Task to carry out:
Once more, print the records exactly as given.

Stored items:
----------

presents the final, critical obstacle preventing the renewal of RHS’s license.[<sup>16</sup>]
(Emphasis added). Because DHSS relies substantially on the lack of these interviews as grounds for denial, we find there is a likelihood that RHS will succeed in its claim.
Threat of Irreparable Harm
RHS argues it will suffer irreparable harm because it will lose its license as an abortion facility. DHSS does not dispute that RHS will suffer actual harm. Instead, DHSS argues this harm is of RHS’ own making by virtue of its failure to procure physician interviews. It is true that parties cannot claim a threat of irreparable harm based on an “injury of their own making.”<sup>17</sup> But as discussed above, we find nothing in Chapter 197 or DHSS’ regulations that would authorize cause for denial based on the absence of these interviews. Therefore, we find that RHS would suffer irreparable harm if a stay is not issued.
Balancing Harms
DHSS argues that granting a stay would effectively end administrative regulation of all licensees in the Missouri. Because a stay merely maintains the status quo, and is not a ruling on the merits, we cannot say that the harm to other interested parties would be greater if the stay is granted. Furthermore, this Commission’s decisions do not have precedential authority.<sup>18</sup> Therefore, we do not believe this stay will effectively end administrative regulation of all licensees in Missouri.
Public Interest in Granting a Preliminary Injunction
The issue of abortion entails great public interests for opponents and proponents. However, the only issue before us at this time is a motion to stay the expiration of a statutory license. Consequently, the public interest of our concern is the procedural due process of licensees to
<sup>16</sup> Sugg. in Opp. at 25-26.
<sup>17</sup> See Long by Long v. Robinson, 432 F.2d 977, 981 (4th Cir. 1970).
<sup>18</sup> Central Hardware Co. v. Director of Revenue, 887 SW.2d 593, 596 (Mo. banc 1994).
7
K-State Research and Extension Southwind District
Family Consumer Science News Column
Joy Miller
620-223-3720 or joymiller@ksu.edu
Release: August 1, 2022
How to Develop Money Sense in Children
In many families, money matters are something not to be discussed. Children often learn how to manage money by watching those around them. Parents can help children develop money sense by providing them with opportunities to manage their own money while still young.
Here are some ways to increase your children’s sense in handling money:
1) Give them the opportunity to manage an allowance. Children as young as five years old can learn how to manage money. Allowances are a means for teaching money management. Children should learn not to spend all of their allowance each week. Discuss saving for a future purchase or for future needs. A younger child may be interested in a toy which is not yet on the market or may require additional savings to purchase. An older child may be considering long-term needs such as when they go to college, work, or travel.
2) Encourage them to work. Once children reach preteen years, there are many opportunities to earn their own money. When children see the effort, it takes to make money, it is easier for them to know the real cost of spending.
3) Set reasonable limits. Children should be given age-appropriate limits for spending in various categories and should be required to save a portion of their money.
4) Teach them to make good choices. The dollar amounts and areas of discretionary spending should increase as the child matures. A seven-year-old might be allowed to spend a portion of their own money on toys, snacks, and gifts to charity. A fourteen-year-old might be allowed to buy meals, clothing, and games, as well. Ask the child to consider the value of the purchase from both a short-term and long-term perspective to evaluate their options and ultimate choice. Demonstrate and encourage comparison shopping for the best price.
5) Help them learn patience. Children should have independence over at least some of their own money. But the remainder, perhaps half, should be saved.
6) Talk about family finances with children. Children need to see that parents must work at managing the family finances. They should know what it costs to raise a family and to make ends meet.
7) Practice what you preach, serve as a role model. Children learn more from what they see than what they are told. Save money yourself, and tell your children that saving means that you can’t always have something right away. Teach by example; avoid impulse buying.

----------

Written answer:
presents the final, critical obstacle preventing the renewal of RHS’s license.[<sup>16</sup>]
(Emphasis added). Because DHSS relies substantially on the lack of these interviews as grounds for denial, we find there is a likelihood that RHS will succeed in its claim.
Threat of Irreparable Harm
RHS argues it will suffer irreparable harm because it will lose its license as an abortion facility. DHSS does not dispute that RHS will suffer actual harm. Instead, DHSS argues this harm is of RHS’ own making by virtue of its failure to procure physician interviews. It is true that parties cannot claim a threat of irreparable harm based on an “injury of their own making.”<sup>17</sup> But as discussed above, we find nothing in Chapter 197 or DHSS’ regulations that would authorize cause for denial based on the absence of these interviews. Therefore, we find that RHS would suffer irreparable harm if a stay is not issued.
Balancing Harms
DHSS argues that granting a stay would effectively end administrative regulation of all licensees in the Missouri. Because a stay merely maintains the status quo, and is not a ruling on the merits, we cannot say that the harm to other interested parties would be greater if the stay is granted. Furthermore, this Commission’s decisions do not have precedential authority.<sup>18</sup> Therefore, we do not believe this stay will effectively end administrative regulation of all licensees in Missouri.
Public Interest in Granting a Preliminary Injunction
The issue of abortion entails great public interests for opponents and proponents. However, the only issue before us at this time is a motion to stay the expiration of a statutory license. Consequently, the public interest of our concern is the procedural due process of licensees to
<sup>16</sup> Sugg. in Opp. at 25-26.
<sup>17</sup> See Long by Long v. Robinson, 432 F.2d 977, 981 (4th Cir. 1970).
<sup>18</sup> Central Hardware Co. v. Director of Revenue, 887 SW.2d 593, 596 (Mo. banc 1994).
7
K-State Research and Extension Southwind District
Family Consumer Science News Column
Joy Miller
620-223-3720 or joymiller@ksu.edu
Release: August 1, 2022
How to Develop Money Sense in Children
In many families, money matters are something not to be discussed. Children often learn how to manage money by watching those around them. Parents can help children develop money sense by providing them with opportunities to manage their own money while still young.
Here are some ways to increase your children’s sense in handling money:
1) Give them the opportunity to manage an allowance. Children as young as five years old can learn how to manage money. Allowances are a means for teaching money management. Children should learn not to spend all of their allowance each week. Discuss saving for a future purchase or for future needs. A younger child may be interested in a toy which is not yet on the market or may require additional savings to purchase. An older child may be considering long-term needs such as when they go to college, work, or travel.
2) Encourage them to work. Once children reach preteen years, there are many opportunities to earn their own money. When children see the effort, it takes to make money, it is easier for them to know the real cost of spending.
3) Set reasonable limits. Children should be given age-appropriate limits for spending in various categories and should be required to save a portion of their money.
4) Teach them to make good choices. The dollar amounts and areas of discretionary spending should increase as the child matures. A seven-year-old might be allowed to spend a portion of their own money on toys, snacks, and gifts to charity. A fourteen-year-old might be allowed to buy meals, clothing, and games, as well. Ask the child to consider the value of the purchase from both a short-term and long-term perspective to evaluate their options and ultimate choice. Demonstrate and encourage comparison shopping for the best price.
5) Help them learn patience. Children should have independence over at least some of their own money. But the remainder, perhaps half, should be saved.
6) Talk about family finances with children. Children need to see that parents must work at managing the family finances. They should know what it costs to raise a family and to make ends meet.
7) Practice what you preach, serve as a role model. Children learn more from what they see than what they are told. Save money yourself, and tell your children that saving means that you can’t always have something right away. Teach by example; avoid impulse buying.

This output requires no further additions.